EDITORIAL: Destinations that spend big should know truth will out

This week, 189 countries will be setting out their wares at London's ExCel for World Travel Market 2003. It is the biggest-ever incarnation of a show which now calls itself 'the global event for the travel industry'.

In a sector still reeling from the triple-whammy of economic downturn, SARS and terrorism, destinations will be trying harder than ever to convince holiday operators, travel agents and conference organisers of their individual appeal.

To do so they are adopting the language and behaviour of FMCG marketers.

Qatar, keen to emulate the tourism success of Dubai, is using the show to completely rebrand itself. Meanwhile, Mallorca has signed up actor Michael Douglas in a brand endorsement deal worth £3.3m. And a large swathe of destinations are using the show as a chance for their marketing directors to brief operators and journalists on how they are brightening up their national image.

Destination branding has always been a contentious business. In the 80s a rather cynical British public was told that post-industrial Glasgow really was 'Miles Better'. In the 90s we endure the New Labour and Britpop smugness of 'Cool Britannia'.

Unfortunately, major country marketing campaigns tend to emerge to address an underlying problem. While Qatar may be safe, visitor numbers will inevitably be hit if tourists lump it in with nearby Saudi Arabia, where animosity towards Westerners continues to grow.

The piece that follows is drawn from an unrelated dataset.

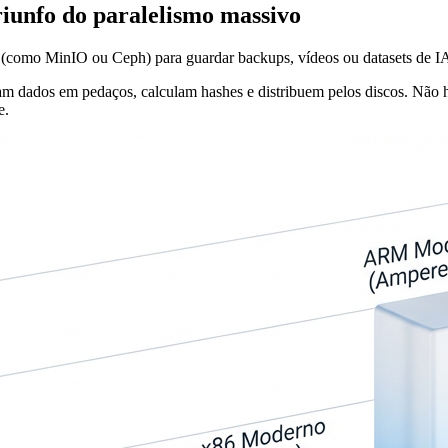
riunfo do paralelismo massivo
os (como MinIO ou Ceph) para guardar backups, vídeos ou datasets de 
ram dados em pedaços, calculam hashes e distribuem pelos discos. Não 
e.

Similarly, tourism to Mallorca, the golden isle for UK holiday-makers in the 80s and 90s, has been decimated by the now-defunct 'eco-tax' and soaring prices following Spain's adoption of the euro.

Such campaigns can work. Barcelona's rebirth in the early-90s has pushed it up the city break league table to a point where it rubs shoulders with Paris and Amsterdam. And New York's charm offensive since September 11 2001 has led to an amazing recovery in tourism.

But like any successful marketing strategy, such campaigns must be based on 'brand truth'. For example, it is no good spending millions of pounds on positioning Bali as 'safe' if there is any further risk of terrorism.

All the good work could be undone in one fell swoop.

The London Olympic bid marketers, who will no doubt be attending WTM, have a similar challenge. Next week marketing director David Magliano will unveil the logo and positioning statement which he hopes will convince the world that London is the right destination for the 2012 Games.

If London 2012 were to position the capital as the world's prettiest or friendliest city, they would surely be undone by stark consumer experience.

If it is promoted in terms of its ethnic diversity, vibrancy and tolerance, it stands a chance.